Metaheuristic and stochastic methods are high-level general procedures that coordinates simple heuristics and rules to find good approximate solution to computationally (NP) difficult problems for a reasonable time and computational effort. Among them are simulated annealing, tabu search, genetic algorithm, ant colony optimization. There are some of most effective solution strategies for solving optimization problems in practice and have been applied to a large variety of problems. Algorithms for real-life and industrial problems are investigated, including: economy (resource management); telecommunications (scheduling, sensor an radar management, GPS networks), biology (protein folding) and so on. The main results are theoretical as well as practical.

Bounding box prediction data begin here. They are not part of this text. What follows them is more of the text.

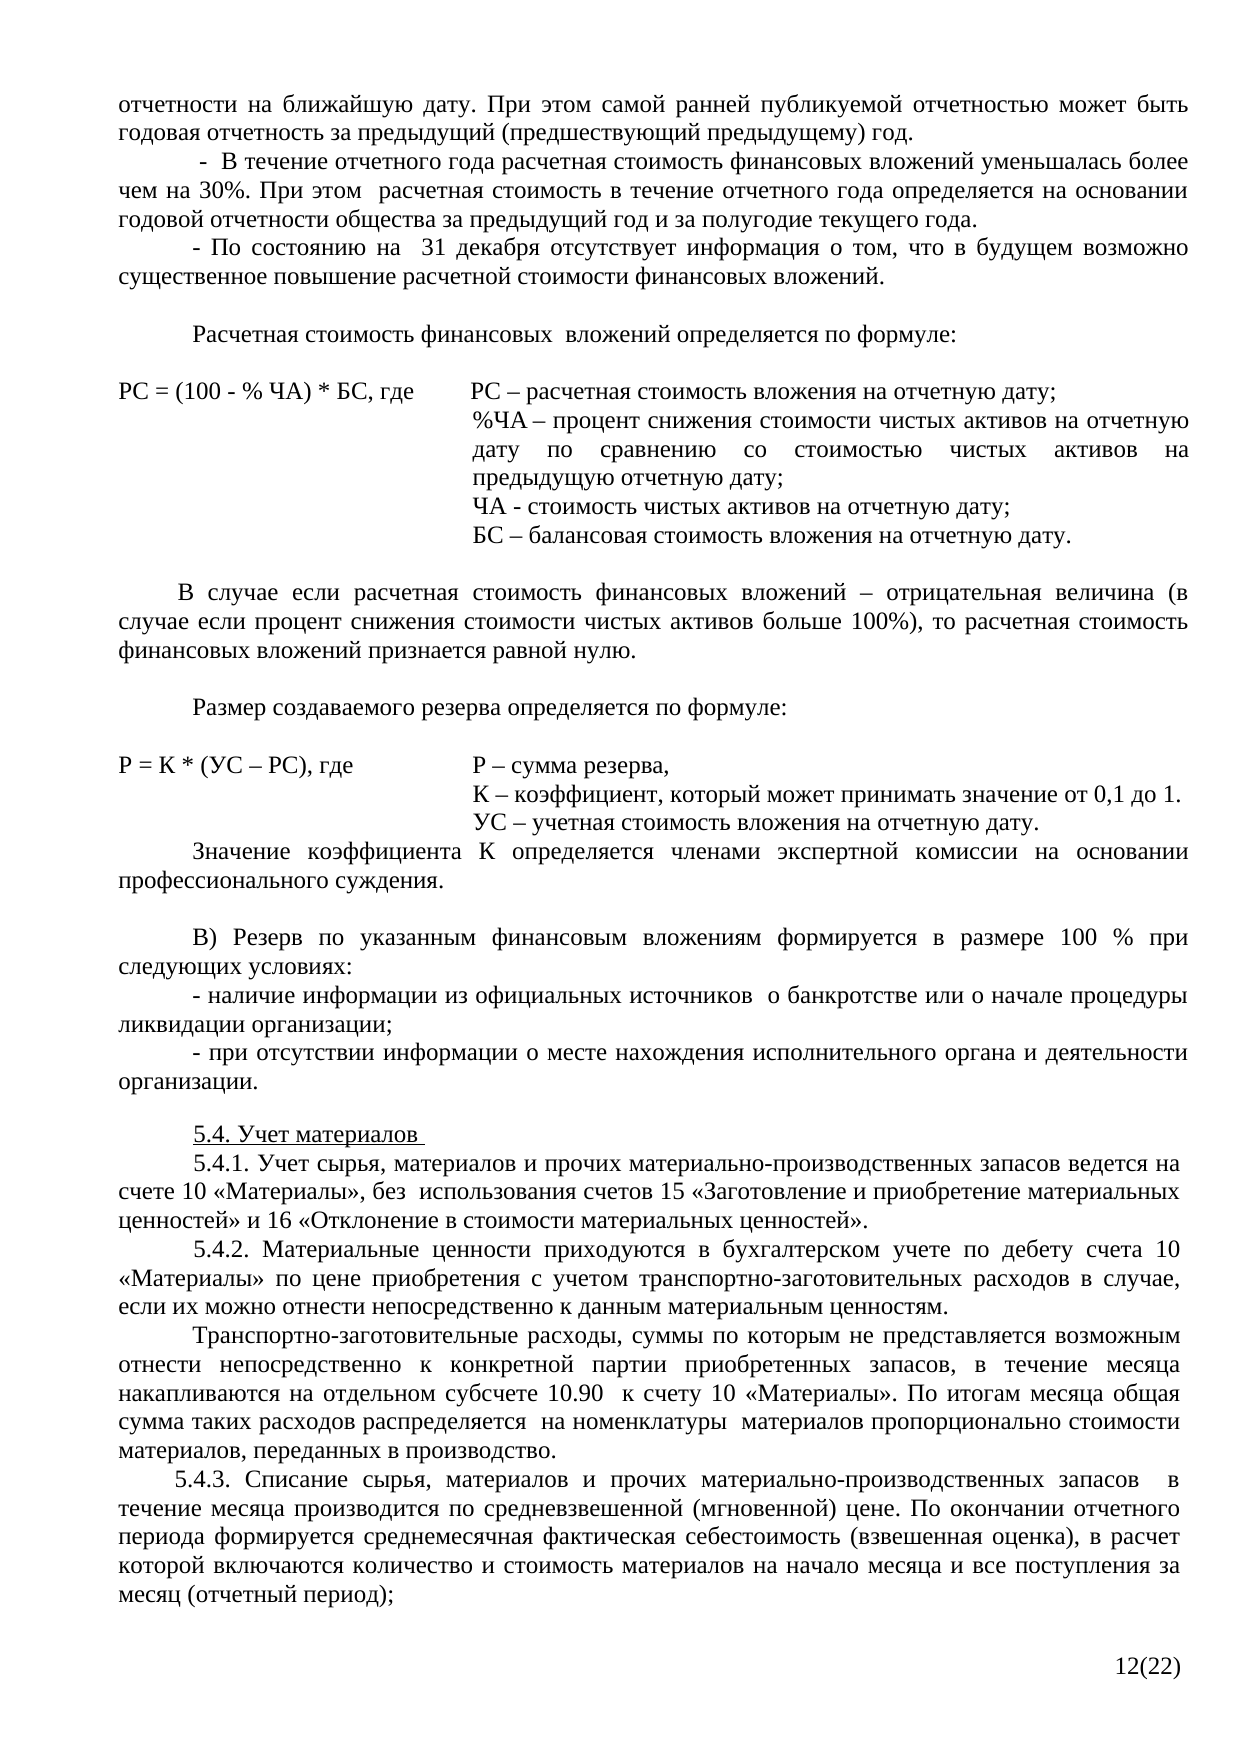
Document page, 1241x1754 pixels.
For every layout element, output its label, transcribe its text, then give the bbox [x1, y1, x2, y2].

text - при отсутствии информации о месте нахождения исполнительного органа и деятельности организации. [118, 1037, 1189, 1095]
text 5.4.3. Списание сырья, материалов и прочих материально-производственных запасов в течение месяца производится по средневзвешенной (мгновенной) цене. По окончании отчетного периода формируется среднемесячная фактическая себестоимость (взвешенная оценка), в расчет которой включаются количество и стоимость материалов на начало месяца и все поступления за месяц (отчетный период); [118, 1464, 1181, 1608]
text 5.4.2. Материальные ценности приходуются в бухгалтерском учете по дебету счета 10 «Материалы» по цене приобретения с учетом транспортно-заготовительных расходов в случае, если их можно отнести непосредственно к данным материальным ценностям. [118, 1234, 1181, 1320]
text %ЧА – процент снижения стоимости чистых активов на отчетную дату по сравнению со стоимостью чистых активов на предыдущую отчетную дату; [472, 405, 1189, 491]
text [118, 89, 1189, 146]
text 5.4.1. Учет сырья, материалов и прочих материально-производственных запасов ведется на счете 10 «Материалы», без использования счетов 15 «Заготовление и приобретение материальных ценностей» и 16 «Отклонение в стоимости материальных ценностей». [118, 1148, 1181, 1234]
text - В течение отчетного года расчетная стоимость финансовых вложений уменьшалась более чем на 30%. При этом расчетная стоимость в течение отчетного года определяется на основании годовой отчетности общества за предыдущий год и за полугодие текущего года. [118, 146, 1189, 232]
text ЧА - стоимость чистых активов на отчетную дату; [472, 491, 1189, 520]
text Значение коэффициента К определяется членами экспертной комиссии на основании профессионального суждения. [118, 836, 1189, 894]
text Размер создаваемого резерва определяется по формуле: [118, 692, 1189, 721]
text К – коэффициент, который может принимать значение от 0,1 до 1. [472, 779, 1189, 807]
text УС – учетная стоимость вложения на отчетную дату. [472, 807, 1189, 836]
text Расчетная стоимость финансовых вложений определяется по формуле: [118, 319, 1189, 347]
text - По состоянию на 31 декабря отсутствует информация о том, что в будущем возможно существенное повышение расчетной стоимости финансовых вложений. [118, 232, 1189, 290]
text РС = (100 - % ЧА) * БС, где РС – расчетная стоимость вложения на отчетную дату; [118, 376, 1189, 405]
text Транспортно-заготовительные расходы, суммы по которым не представляется возможным отнести непосредственно к конкретной партии приобретенных запасов, в течение месяца накапливаются на отдельном субсчете 10.90 к счету 10 «Материалы». По итогам месяца общая сумма таких расходов распределяется на номенклатуры материалов пропорционально стоимости материалов, переданных в производство. [118, 1320, 1181, 1464]
text Р = К * (УС – РС), где Р – сумма резерва, [118, 750, 1189, 779]
text В) Резерв по указанным финансовым вложениям формируется в размере 100 % при следующих условиях: [118, 922, 1189, 980]
text БС – балансовая стоимость вложения на отчетную дату. [472, 520, 1189, 549]
text 5.4. Учет материалов [118, 1119, 1181, 1148]
text В случае если расчетная стоимость финансовых вложений – отрицательная величина (в случае если процент снижения стоимости чистых активов больше 100%), то расчетная стоимость финансовых вложений признается равной нулю. [118, 577, 1189, 664]
text - наличие информации из официальных источников о банкротстве или о начале процедуры ликвидации организации; [118, 980, 1189, 1037]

A memetic simulated annealing algorithm is developed which is applied on GPS surveying problem. Representation of the initial temperature, like a function of the initial data is considered. Other metaheuristic is ant colony optimization. Metodology for semi random start of the construction of solutions is developed. Ant algorithm for antenna (sensor) positioning problem is developed and it outperforms existing ones.

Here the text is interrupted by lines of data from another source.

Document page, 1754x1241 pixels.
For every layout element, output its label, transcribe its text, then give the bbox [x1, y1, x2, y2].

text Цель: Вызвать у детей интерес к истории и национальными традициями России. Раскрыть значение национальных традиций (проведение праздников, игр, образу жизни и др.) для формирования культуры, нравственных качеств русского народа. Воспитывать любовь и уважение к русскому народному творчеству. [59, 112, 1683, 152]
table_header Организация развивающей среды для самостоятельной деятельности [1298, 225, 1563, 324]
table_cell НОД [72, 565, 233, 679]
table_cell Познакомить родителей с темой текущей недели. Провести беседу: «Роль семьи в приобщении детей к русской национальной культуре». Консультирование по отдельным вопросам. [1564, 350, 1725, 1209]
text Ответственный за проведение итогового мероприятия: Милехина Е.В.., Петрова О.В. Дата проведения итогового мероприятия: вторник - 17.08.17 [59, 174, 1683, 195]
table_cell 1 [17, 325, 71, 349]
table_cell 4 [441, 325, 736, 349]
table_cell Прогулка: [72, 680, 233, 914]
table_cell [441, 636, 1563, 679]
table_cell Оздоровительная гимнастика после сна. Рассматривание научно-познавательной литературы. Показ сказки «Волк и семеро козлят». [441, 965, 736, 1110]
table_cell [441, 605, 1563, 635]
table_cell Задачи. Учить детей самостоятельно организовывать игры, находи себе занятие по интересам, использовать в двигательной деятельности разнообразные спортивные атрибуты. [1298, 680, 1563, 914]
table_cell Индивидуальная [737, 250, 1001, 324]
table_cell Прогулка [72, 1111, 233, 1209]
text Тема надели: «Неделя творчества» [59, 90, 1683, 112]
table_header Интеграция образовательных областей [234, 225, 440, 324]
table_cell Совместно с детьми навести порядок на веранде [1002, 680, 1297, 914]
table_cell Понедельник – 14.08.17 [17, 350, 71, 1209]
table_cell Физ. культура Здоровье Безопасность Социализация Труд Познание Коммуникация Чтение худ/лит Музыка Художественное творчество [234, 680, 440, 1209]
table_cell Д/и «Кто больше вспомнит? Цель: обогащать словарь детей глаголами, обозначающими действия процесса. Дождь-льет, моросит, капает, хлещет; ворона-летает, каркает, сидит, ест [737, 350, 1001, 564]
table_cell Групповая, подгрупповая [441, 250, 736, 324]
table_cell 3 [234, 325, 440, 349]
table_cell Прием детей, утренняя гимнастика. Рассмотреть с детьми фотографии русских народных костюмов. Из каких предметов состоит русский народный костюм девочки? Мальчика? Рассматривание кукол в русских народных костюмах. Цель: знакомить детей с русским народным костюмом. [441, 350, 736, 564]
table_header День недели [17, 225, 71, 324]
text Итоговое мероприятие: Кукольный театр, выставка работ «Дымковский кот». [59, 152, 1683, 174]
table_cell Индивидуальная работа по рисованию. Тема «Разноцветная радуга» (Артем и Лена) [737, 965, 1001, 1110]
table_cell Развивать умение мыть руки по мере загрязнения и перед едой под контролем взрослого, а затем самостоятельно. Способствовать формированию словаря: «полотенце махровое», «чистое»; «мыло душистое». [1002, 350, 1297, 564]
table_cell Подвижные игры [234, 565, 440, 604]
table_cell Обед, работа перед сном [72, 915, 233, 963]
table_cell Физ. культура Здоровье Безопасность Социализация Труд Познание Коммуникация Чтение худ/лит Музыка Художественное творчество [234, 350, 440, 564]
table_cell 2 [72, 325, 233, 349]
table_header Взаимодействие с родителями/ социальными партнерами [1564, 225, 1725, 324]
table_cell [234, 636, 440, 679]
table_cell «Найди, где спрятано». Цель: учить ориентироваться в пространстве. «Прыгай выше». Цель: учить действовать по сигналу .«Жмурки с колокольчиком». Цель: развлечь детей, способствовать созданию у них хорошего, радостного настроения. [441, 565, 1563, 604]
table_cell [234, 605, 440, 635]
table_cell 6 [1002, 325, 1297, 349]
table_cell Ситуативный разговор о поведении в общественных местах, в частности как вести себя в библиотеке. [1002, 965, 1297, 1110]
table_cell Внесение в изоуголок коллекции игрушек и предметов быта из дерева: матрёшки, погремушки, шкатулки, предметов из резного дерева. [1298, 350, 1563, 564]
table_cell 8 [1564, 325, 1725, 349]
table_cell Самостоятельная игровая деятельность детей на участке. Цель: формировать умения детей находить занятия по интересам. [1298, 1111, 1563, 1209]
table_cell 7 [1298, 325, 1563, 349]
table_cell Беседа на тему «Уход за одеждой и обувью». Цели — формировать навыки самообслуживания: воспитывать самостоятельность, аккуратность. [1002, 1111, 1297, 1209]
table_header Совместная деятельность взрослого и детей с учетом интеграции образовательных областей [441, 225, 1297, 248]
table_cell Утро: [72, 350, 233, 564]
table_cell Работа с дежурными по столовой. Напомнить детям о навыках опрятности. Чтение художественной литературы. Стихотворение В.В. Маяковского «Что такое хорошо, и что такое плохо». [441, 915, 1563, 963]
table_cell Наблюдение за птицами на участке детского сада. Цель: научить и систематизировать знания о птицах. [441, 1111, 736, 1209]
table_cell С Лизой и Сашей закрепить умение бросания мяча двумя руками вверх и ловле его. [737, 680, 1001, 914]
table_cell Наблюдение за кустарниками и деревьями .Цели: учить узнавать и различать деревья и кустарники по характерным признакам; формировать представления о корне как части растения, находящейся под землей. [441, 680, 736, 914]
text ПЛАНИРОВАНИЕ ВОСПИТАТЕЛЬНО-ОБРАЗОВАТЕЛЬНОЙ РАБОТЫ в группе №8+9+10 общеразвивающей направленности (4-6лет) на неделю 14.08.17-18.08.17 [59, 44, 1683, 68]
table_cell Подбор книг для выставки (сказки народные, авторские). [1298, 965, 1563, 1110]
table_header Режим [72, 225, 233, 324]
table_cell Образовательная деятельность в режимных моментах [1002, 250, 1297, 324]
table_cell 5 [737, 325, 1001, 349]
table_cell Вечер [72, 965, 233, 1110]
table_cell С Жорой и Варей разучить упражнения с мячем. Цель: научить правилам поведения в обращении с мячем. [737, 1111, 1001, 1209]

A mathematical model (LLT model) of ionospheric events is developed. The model can detaches and retraced ionospheric events with given size and continuance.
A protein model is developed which can be used for predicting the protein folding, for construction proteins with given folding and for predicting the changes of the folding if some of the amino acids are changed with others. This method is very useful for drug design. Its advantages are that it is fast, easy to be implemented and do not needs big computational ressourses.

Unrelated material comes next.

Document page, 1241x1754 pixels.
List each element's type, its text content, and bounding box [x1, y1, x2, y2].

Research efforts are directed to applying new approaches in computer graphics and developing of efficient Monte Carlo and Quasi Monte Carlo methods for photorealistic image creation. From mathematical point of view, photorealistic image synthesis is equivalent to the solution of a Fredholm type integral equation called Rendering Equation. The task for finding an acceptable Monte Carlo or Quasi Monte Carlo solution of the multidimensional Rendering equations, so the synthesised images looks photorealistic is very hard and computational expensive. We respond to these challenges by applying new approaches to the design of novel efficient Monte Carlo and Quasi Monte Carlo algorithms, as well as study them. New results for the computational complexity of super convergent Monte Carlo and Quasi Monte Carlo algorithms with uniform separation of integration domain are obtained and published.
The Department organizes a number of scientific meetings - conferences, workshops and seminars. These meetings traditionally bring together participants from practically all European countries, USA, Japan and Russia providing opportunities for active exchange of ideas and experience.